Blair, a professor at the University of South Carolina’s school of public health, says that despite the growing evidence that physical activity is another “vital sign” that doctors should monitor in their patients, it is still not on the radar of many health professionals.
“The major health problems around the world — certainly in North American and Europe — are non-communicable diseases. And what are the causes of non-communicable disease — diabetes, heart attack, stroke, cancer? It’s unhealthy lifestyles. That’s a major cause of our health problems,” he said in a telephone interview this week.
“We would like more physicians to pay more attention to this incredibly important health issue.”
Blair’s talks at UBC are being hosted by the Centre for Hip Health and Mobility, which conducts research on bone health and fall prevention.
Dr. Karim Khan, a researcher at the centre and a UBC professor in family practise, says part of the problem is that studies comparing the effects of exercise to the effects of medication are relatively new, and significant changes in professional approach can take a generation.
It has been 10 years since the American Heart Association declared that exercise is an effective treatment for heart disease, yet the past decade also saw a boom in prescriptions for statins, a class of medication used to reduce the cholesterol that contributes to heart disease.
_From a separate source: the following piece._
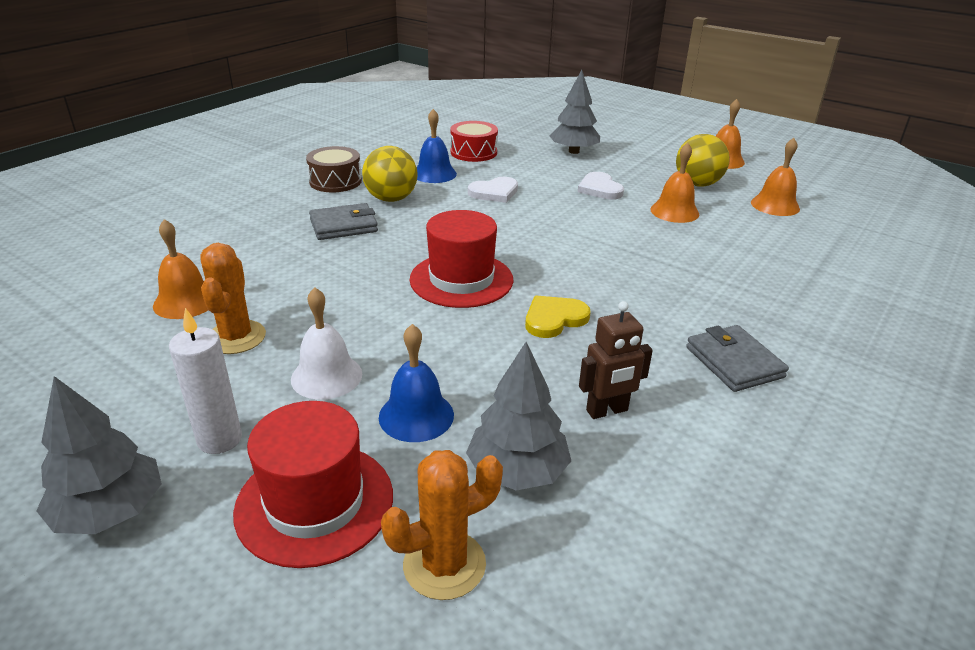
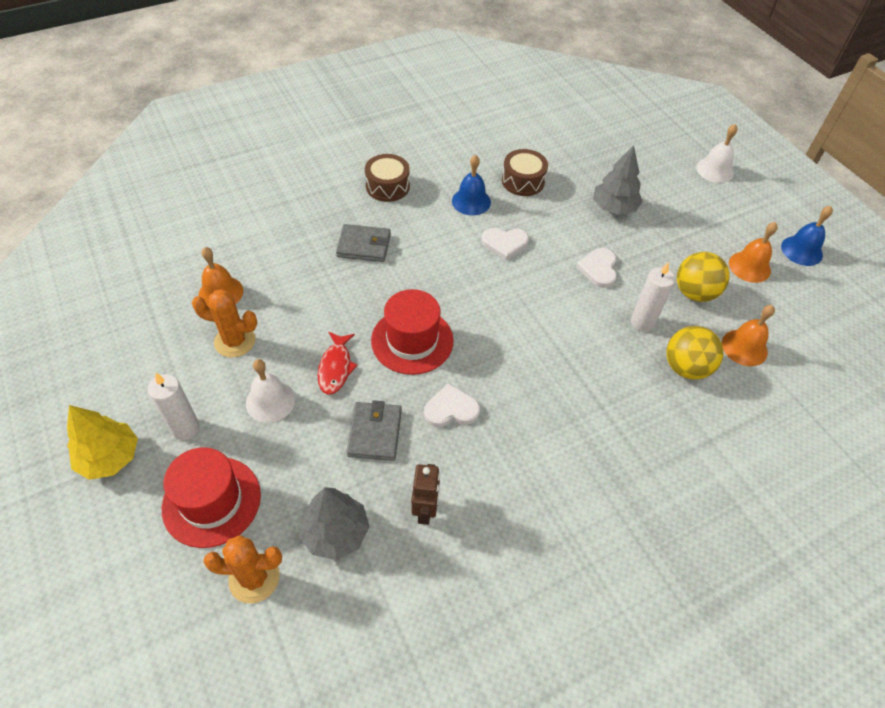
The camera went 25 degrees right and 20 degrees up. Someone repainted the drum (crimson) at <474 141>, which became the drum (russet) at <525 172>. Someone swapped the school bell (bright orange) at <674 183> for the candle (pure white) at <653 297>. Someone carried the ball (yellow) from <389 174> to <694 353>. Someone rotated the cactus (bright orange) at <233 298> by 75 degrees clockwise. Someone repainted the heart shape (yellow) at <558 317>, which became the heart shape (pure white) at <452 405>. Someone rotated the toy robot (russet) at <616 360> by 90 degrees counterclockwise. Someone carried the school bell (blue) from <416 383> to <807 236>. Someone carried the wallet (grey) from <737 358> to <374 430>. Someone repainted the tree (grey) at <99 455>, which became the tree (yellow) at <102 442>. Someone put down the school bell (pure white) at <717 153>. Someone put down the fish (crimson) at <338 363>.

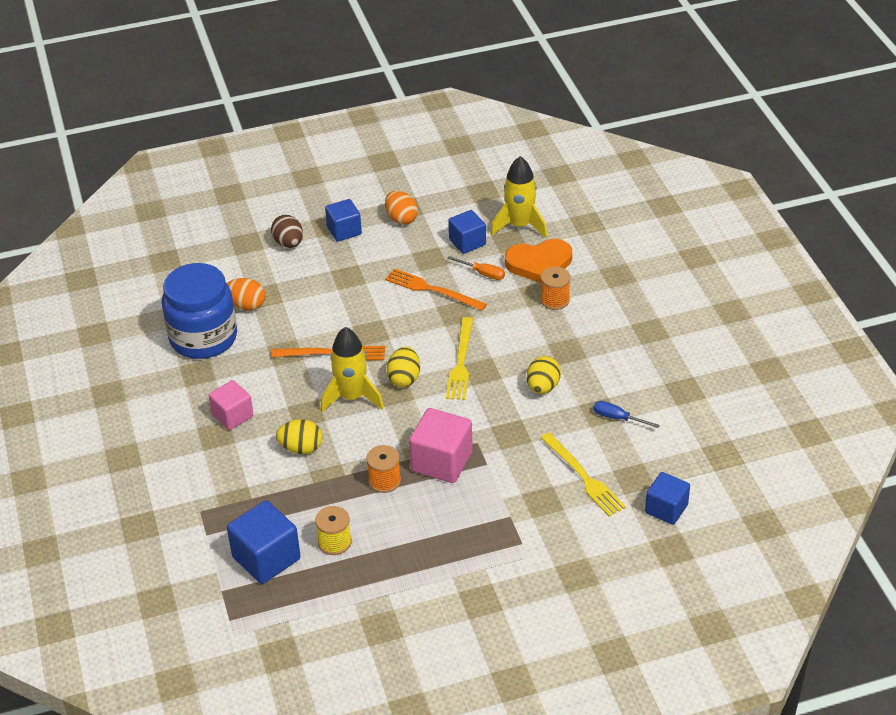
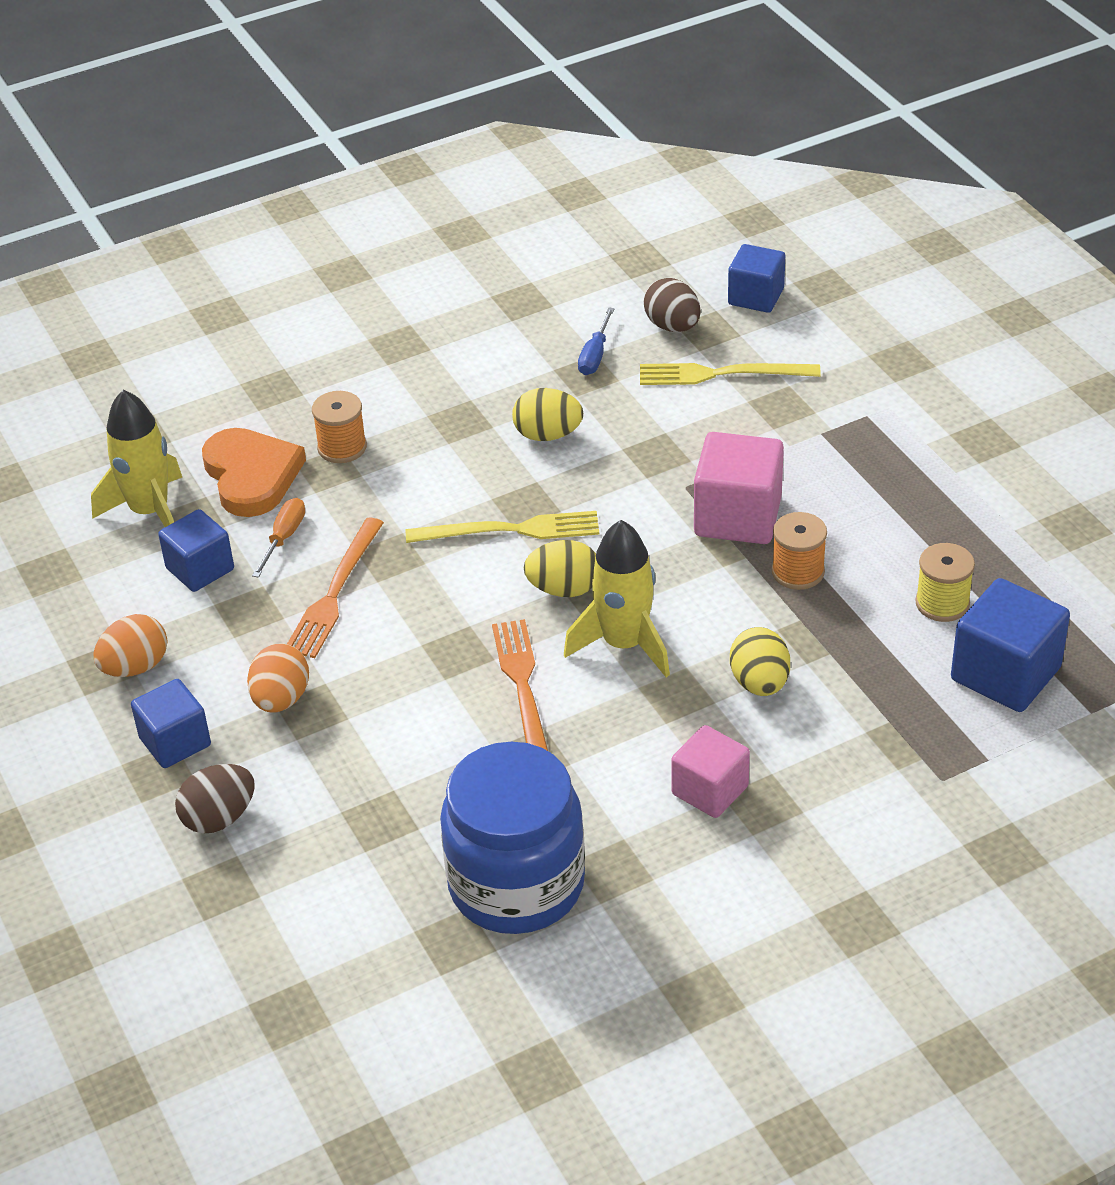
The camera went 100 degrees left and 0 degrees up. Someone carried the egg (bright orange) from <246 294> to <278 678>. Someone rotated the fork (yellow) at <583 474> by 135 degrees counterclockwise. Someone put down the egg (russet) at <672 305>.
Khan points to a 2004 study published in the journal Circulation that concluded exercise was as effective — and much cheaper and safer — than implanting a mesh stent in the arteries of patients with stable coronary artery disease.
Yet doctors are far more likely to hear about advancements in drug research — even if the benefits are marginal — because pharmaceutical companies have budgets to distribute positive research papers to inboxes around the world.
“It’s about who has the pulpit,” said Khan. “Data is powerful. It’s not a lack of information, it’s the proportion of information that doctors are hearing.”
Likewise, Blair says a 2002 study published in the New England Journal of Medicine should have revolutionized the treatment of pre-diabetes, yet the number of North Americans with type-2 diabetes continues to rise. Researchers concluded that a regular exercise program reduced the incidence of diabetes by 58 per cent, compared to a 31-per-cent reduction with a medication — metformin. There was no reduction in the group that took a placebo.
“When it came out, I remember physicians saying it was too complex to monitor patients,” said Blair.
Ultimately, both researchers say, the huge cost benefit of prescribing exercise over expensive drugs will win more converts.
Steven Blair and Dr. Karim Khan will speak in Abbotsford [August 28th, 2013] at the Matsqui Centennial Auditorium from 7 to 8:30 p.m. The event is sponsored by the Abbotsford Division of Family Practice along with Healthy Abbotsford.